*Your goal*
Please answer from the mailing-list thread below: how many orders of magnitude separate the Task_Queue.dummy_task count from the top entry?

*Supplied passage*
--------
2011-10-14 Thread Makarius

On Fri, 14 Oct 2011, Andreas Schropp wrote:


On 10/13/2011 01:24 PM, Thomas Sewell wrote:

There are surprisingly many dummy tasks.
[...]
 918632 Task_Queue.dummy_task(1)



Such numbers always need to be put in relation.  The original list was 
like that:



   918632 Task_Queue.dummy_task(1)
...
 13085440 Term.map_atyps(2)


This means there are 2 orders of magnitude compared to the top entry. 
Even if such top entries are reduced significantly, the overall impact is 
very low on average.  Addressing the lower entries is normally not worth 
the effort.




val dummy_task = Task(NONE, ~1)

Values are not shared?! What the hell?
--------
*Entries provided*
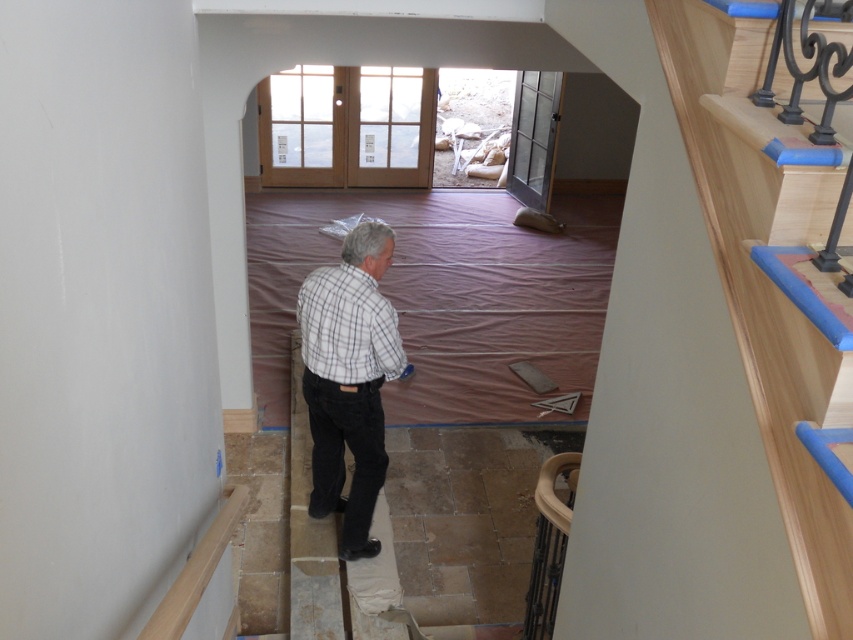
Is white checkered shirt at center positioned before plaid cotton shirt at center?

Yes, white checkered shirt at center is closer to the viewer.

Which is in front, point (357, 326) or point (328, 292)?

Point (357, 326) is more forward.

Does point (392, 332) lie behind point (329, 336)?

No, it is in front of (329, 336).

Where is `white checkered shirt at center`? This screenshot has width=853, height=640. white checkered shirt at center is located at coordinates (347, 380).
--------
*Task answer*
Two orders of magnitude.